By nature, I am a person who loves and embraces structure and order. I thrive when working within a plan and am flummoxed when someone says “just wing it!” Consequently, life has had its own set of special challenges for me. I didn’t expect to move five times in our first ten years of marriage (while having four children). I didn’t expect to have to cancel and/or reschedule commitments due to sick children, especially when I was trying my best to be responsible and make good decisions. And I didn’t expect to feel completely inadequate in navigating complicated relationships. Can you relate? If yes, then keep reading to hear what I’ve learned (mostly the hard way).

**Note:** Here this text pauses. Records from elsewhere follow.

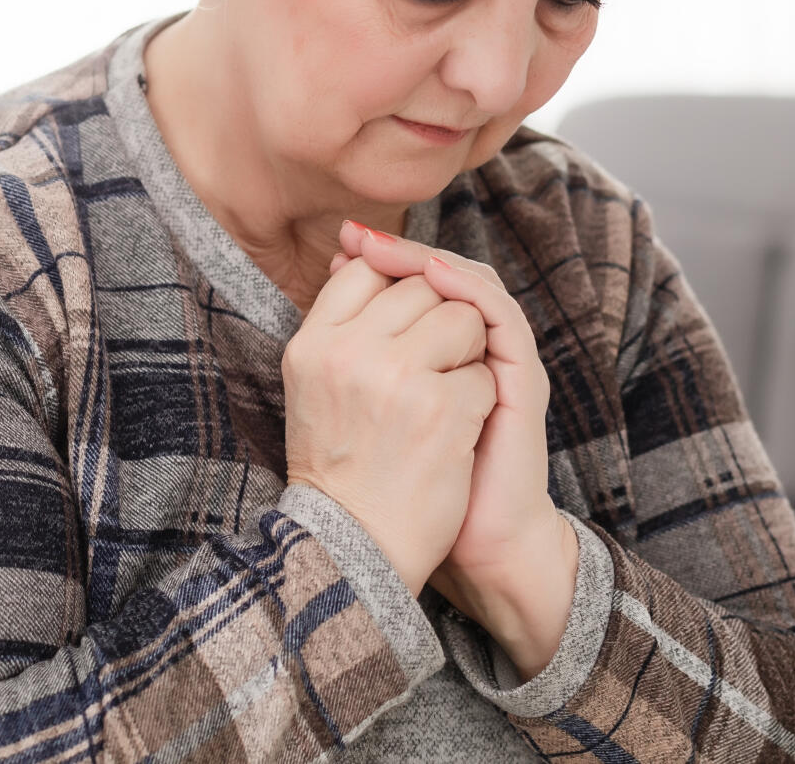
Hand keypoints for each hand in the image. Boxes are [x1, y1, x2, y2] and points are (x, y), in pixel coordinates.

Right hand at [282, 252, 497, 597]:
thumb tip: (360, 246)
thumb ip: (342, 318)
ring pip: (463, 319)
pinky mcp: (441, 410)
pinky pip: (482, 372)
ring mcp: (396, 378)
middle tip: (426, 376)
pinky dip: (479, 403)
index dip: (400, 288)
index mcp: (311, 343)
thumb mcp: (320, 384)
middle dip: (441, 322)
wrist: (359, 550)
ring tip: (441, 402)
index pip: (367, 268)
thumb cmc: (345, 464)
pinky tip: (453, 438)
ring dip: (467, 357)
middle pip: (423, 286)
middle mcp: (348, 352)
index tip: (405, 331)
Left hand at [332, 222, 560, 615]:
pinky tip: (433, 275)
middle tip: (356, 235)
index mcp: (444, 358)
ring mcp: (503, 363)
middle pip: (443, 275)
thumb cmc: (417, 490)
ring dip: (427, 260)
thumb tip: (326, 311)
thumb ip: (362, 363)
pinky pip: (500, 315)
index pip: (418, 284)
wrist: (475, 543)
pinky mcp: (523, 379)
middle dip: (397, 251)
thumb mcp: (375, 415)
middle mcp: (477, 352)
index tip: (341, 243)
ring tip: (383, 247)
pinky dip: (466, 289)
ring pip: (473, 284)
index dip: (382, 259)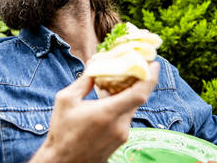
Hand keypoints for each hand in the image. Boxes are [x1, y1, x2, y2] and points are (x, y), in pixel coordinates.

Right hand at [30, 62, 159, 162]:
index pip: (139, 94)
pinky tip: (106, 99)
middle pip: (137, 98)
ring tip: (112, 82)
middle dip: (138, 81)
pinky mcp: (120, 141)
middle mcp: (120, 125)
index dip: (150, 77)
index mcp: (108, 113)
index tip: (154, 64)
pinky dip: (121, 105)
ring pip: (131, 107)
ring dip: (126, 93)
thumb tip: (95, 65)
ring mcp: (121, 135)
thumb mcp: (66, 100)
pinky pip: (125, 117)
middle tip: (133, 65)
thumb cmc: (62, 132)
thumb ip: (83, 81)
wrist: (63, 162)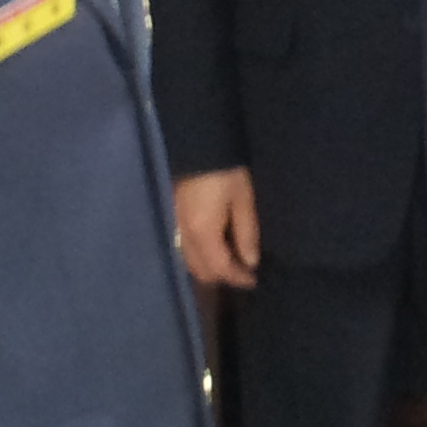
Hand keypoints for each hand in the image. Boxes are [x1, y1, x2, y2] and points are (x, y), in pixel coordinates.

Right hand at [175, 167, 258, 289]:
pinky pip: (184, 249)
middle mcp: (184, 236)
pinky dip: (200, 256)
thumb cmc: (226, 172)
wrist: (198, 146)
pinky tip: (214, 247)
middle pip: (200, 271)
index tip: (254, 280)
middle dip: (222, 276)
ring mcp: (175, 228)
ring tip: (231, 261)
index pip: (219, 269)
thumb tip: (250, 262)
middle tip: (243, 271)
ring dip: (209, 267)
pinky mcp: (173, 219)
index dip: (238, 278)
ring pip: (189, 262)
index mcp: (203, 233)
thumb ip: (246, 233)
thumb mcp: (243, 201)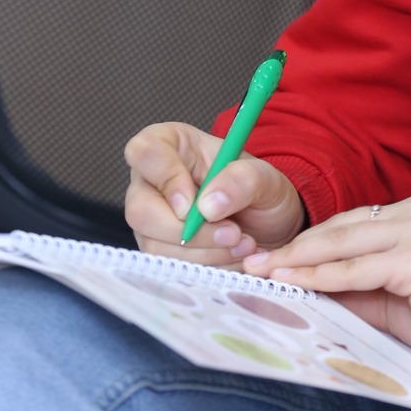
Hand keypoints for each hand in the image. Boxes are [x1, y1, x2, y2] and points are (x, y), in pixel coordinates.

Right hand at [124, 120, 304, 265]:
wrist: (270, 226)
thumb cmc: (261, 191)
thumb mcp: (266, 177)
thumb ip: (241, 180)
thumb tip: (208, 206)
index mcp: (172, 144)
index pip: (144, 152)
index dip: (168, 179)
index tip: (200, 203)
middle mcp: (152, 181)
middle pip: (140, 210)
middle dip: (188, 231)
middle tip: (232, 233)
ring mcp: (151, 218)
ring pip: (154, 245)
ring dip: (204, 252)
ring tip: (242, 244)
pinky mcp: (159, 248)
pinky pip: (168, 266)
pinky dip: (205, 266)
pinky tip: (231, 256)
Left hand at [242, 194, 410, 371]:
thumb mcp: (395, 298)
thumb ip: (356, 286)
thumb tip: (302, 285)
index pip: (350, 223)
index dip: (309, 241)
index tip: (272, 257)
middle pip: (342, 228)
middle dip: (294, 247)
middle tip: (252, 262)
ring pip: (344, 244)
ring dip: (297, 260)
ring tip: (262, 271)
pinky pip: (357, 269)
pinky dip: (321, 277)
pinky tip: (292, 282)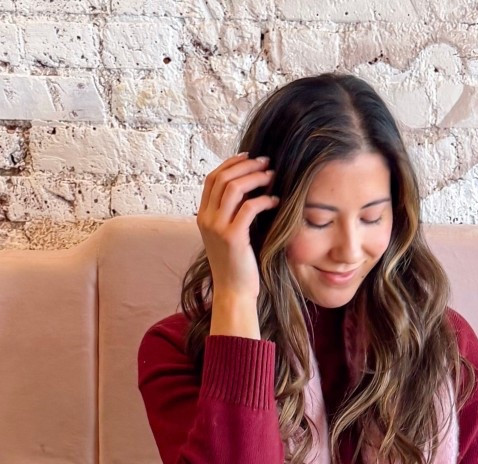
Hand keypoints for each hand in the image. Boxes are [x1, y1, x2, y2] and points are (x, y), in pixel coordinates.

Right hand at [197, 152, 278, 306]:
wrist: (233, 292)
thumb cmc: (236, 265)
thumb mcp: (227, 235)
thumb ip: (230, 212)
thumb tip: (248, 187)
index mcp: (202, 216)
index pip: (212, 178)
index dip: (230, 163)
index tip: (249, 157)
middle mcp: (206, 219)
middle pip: (223, 178)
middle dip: (246, 165)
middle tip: (265, 161)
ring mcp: (217, 228)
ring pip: (234, 188)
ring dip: (255, 177)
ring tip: (272, 176)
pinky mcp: (233, 237)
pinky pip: (249, 207)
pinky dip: (264, 200)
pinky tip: (275, 200)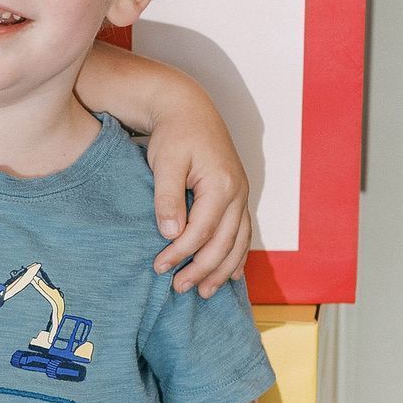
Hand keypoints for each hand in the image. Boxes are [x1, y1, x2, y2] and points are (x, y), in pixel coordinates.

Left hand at [148, 100, 250, 297]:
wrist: (188, 110)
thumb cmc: (174, 133)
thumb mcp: (165, 162)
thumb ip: (167, 198)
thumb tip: (170, 233)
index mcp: (221, 184)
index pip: (202, 231)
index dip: (181, 253)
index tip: (159, 267)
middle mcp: (238, 193)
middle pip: (224, 243)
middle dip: (202, 270)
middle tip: (179, 288)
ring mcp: (241, 195)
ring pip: (238, 242)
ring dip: (222, 270)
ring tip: (204, 292)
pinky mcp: (237, 196)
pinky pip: (242, 233)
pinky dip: (236, 256)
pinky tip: (230, 275)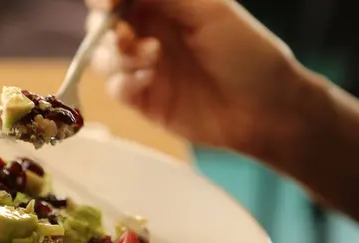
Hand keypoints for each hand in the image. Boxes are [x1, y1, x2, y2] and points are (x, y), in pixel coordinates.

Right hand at [85, 0, 307, 152]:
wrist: (265, 109)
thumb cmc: (247, 53)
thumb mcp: (211, 12)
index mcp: (165, 9)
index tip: (108, 3)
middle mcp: (149, 36)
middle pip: (102, 27)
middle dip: (106, 28)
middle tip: (124, 35)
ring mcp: (144, 69)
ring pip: (102, 58)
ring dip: (117, 56)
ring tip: (153, 58)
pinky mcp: (144, 102)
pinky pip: (115, 89)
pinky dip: (123, 82)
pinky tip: (149, 80)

I changed my attitude towards the unexpected things in my life, accepting that life is full of unplanned situations and the “I’m in over my head” moments. I may not like it, but that doesn’t alter the facts. Giving myself permission to live a messy life where my days are not nice, neat, and orderly has been life changing. I re-defined what was normal. And I became less frustrated, less exhausted, and less whiny.  Knowing unexpected things will be a normal part of my life has given me a paradigm shift of unequaled importance. It made possible a new level of contentment in my heart and mind. When I expected life to go as planned, I was living in an imaginary universe. Have you found yourself in such a place? I get it.

So What Now?

Here are two suggestions to move from change-resistant thinking to change-acceptance thinking. . .

  1. Try reading a biography of someone who overcame adversity. Their story will inspire you and inspiration is something we all need these days. Last year I read The Boys in the Boat by Daniel James Brown and I gained a fresh perspective on my personal challenges.
  2. Memorize some scripture verses like Jeremiah 29:11 where we are told God has a plan for my life (a GOOD plan). His plan is still happening even if mine isn’t. Now that’s a comforting thought and one that helps me sleep at night. I hope it helps you, too.